At a recent panel, I was sat with a head of innovation at a big insurance company and the debate turned to Amazon. He was firm of the view that Amazon would not enter the insurance market because claims are a nightmare to deal with. However, Amazon will not approach things like claims like a traditional insurer. Plus, it has consumer buy-in already. Let’s be honest, insurance companies have never had the most consumer-friendly image. Amazon is already starting a lot further ahead.

Amazon has billions of dollars on its balance sheet. That gives it incredible leeway to experiment. If Amazon wanted to, it could go down the full carrier route.

The insurance market says it won’t like regulatory hurdles, but Amazon’s lawyers could deal with this. 

The view is: Because that is how we’ve handled claims for last 200 years, that is how others will. However, Amazon will rely on AI and team up with innovative companies.

The rumour is that Amazon was looking at a motor MGA. I think it will dip its toe in first. It will partner with somebody, whether that’s an insurer or a new entrant. Once it gets the formula right, it will roll out its own general insurance carrier.

I suspect that if you interview the millennial age group, 90% would switch to Amazon.

I think we will be in a very different position at the end of this year. Look at what is happening on the high street now, with stores closing. That is identical to what Amazon could do to insurance. I see absolute parallels between the two.

 

 

Tony Tarquini,

Tony Tarquini pegasystems

European insurance director, Pegasystems

How Chinese online insurer Zhong An went from zero to hero, a digital insurer a third the size of Allianz globally in 48 months, offers clues to how Amazon could break into the sector, not least because Zhong An is supported by China’s Amazon, Alibaba.

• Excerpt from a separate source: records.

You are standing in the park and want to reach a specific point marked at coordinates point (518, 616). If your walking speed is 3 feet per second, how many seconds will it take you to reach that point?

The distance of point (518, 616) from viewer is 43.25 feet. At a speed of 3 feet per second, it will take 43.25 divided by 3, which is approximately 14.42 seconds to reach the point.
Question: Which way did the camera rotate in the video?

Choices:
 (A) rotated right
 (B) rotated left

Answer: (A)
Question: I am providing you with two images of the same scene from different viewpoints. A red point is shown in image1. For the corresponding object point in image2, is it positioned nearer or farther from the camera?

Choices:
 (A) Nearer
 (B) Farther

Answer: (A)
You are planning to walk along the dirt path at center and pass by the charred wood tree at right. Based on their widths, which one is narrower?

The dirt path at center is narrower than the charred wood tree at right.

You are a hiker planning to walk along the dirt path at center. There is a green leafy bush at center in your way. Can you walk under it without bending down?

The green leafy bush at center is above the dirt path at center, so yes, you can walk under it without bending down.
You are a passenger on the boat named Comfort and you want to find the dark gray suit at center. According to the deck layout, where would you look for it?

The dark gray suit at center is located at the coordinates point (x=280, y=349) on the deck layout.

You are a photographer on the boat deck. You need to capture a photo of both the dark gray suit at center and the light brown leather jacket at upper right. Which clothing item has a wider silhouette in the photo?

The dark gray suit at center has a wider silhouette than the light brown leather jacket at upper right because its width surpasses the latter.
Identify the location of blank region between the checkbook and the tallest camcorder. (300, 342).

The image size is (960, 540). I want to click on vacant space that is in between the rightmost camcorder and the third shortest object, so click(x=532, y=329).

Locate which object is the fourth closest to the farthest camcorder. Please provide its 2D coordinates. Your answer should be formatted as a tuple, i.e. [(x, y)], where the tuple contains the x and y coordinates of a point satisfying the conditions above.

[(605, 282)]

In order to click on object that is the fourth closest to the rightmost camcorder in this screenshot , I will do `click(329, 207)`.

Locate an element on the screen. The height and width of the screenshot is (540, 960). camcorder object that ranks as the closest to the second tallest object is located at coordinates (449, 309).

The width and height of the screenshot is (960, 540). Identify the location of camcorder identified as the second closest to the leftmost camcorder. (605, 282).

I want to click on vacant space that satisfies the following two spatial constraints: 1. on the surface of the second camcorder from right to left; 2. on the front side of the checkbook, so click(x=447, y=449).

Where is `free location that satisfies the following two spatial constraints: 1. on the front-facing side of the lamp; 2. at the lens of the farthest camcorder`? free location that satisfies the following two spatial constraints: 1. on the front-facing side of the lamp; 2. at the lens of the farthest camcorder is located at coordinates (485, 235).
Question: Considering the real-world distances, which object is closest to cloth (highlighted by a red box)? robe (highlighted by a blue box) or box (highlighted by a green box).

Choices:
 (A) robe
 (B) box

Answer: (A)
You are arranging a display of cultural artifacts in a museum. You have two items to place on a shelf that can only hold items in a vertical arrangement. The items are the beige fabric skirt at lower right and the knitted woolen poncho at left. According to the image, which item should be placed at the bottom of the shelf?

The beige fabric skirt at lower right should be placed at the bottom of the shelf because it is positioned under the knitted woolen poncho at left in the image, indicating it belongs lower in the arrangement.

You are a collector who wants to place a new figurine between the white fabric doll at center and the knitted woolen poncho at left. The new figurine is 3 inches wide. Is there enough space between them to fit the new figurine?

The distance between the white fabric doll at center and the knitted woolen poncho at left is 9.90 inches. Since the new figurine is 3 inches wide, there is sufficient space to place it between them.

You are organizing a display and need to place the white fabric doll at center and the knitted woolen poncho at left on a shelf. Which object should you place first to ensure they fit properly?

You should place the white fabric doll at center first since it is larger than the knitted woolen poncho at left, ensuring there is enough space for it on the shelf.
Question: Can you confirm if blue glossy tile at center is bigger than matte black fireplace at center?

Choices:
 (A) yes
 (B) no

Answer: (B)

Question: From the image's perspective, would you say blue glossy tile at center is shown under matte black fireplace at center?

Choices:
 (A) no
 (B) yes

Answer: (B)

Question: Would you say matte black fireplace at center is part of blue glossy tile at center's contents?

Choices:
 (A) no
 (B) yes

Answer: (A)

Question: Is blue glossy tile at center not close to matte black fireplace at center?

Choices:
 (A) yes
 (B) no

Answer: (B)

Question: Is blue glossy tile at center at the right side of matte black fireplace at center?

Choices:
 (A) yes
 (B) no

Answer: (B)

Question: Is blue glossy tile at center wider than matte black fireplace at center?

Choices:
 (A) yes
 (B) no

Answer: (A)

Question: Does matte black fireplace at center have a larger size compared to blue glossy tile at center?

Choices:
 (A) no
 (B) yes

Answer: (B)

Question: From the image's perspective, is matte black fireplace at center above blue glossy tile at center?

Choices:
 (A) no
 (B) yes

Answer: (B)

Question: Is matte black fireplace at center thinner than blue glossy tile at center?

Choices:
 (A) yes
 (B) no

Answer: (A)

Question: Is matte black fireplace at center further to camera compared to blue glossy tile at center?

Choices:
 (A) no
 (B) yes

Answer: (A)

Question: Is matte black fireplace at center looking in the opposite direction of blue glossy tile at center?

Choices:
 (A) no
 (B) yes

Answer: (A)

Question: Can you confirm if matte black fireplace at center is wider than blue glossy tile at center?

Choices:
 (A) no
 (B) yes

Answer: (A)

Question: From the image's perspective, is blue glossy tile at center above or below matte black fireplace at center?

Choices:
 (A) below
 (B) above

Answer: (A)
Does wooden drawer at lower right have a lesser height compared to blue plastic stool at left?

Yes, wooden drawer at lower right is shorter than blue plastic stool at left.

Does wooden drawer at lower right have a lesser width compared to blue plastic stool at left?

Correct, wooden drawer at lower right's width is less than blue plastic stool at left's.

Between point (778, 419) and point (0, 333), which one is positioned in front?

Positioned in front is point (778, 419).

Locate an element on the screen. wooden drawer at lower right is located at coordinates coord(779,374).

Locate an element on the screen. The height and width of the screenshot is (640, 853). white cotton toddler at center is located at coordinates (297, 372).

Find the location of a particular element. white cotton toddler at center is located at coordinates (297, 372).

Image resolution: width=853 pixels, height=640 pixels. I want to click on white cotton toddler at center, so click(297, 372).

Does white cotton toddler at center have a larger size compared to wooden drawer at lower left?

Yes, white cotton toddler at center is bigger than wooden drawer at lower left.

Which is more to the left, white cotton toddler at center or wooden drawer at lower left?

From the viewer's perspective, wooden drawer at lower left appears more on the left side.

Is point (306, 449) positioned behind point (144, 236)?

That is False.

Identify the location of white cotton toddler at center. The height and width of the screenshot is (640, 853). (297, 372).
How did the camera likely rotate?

Firstly, it’ll be about Amazon offering a customer experience model that takes distribution out of the hands of the insurer. The model will be something like an Amazon protection service linked to their Prime business that makes it easy to buy and protect. Secondly, like Zhong An, Amazon may enter the market with micro products. This approach suits an AI-driven approach. For example, pothole damage cover looks like an ideal product for Amazon.

Thirdly, I can see one of Amazon’s own biggest operational problems offering cover for an attack on home insurance in the next year or so. The cost of lost, misdelivered and redelivered parcels because customers aren’t home is a huge operational issue. The purchase of Ring, the smart doorbell and lock company, and the launch of a secure delivery service seeks to remedy this. But Amazon users who give Amazon delivery drivers the digital keys to their homes invalidate their home insurance. It’s not too fantastical to expect Amazon to bundle insurance cover for any losses linked to its drivers having access to a home. On this basis, mightn’t Amazon go further and say: “Why don’t we insure your whole home at the same time?”

 

 

Greg Brown

Greg Brown Oxbow - Square

Partner, Oxbow Partners

Insurance is an obvious move for Amazon given the broad relationship with consumers and the deep relationship with sellers. Amazon has a history of extending the offer well beyond what seems possible with the brand (remember when Amazon was an online bookstore?). It may well surprise us with a whole new product category such as motor or home.

There is industry-wide concern that this is a sign of a broader move by the GAFAs (Google, Apple, Facebook and Amazon) into insurance, but I would challenge that assumption. Amazon is in a unique position – it is known for selling products.

The opportunity for the other GAFAs is much less clear and their reliance on advertising income from insurers creates a significant conflict. For example, Google dropping Google Compare.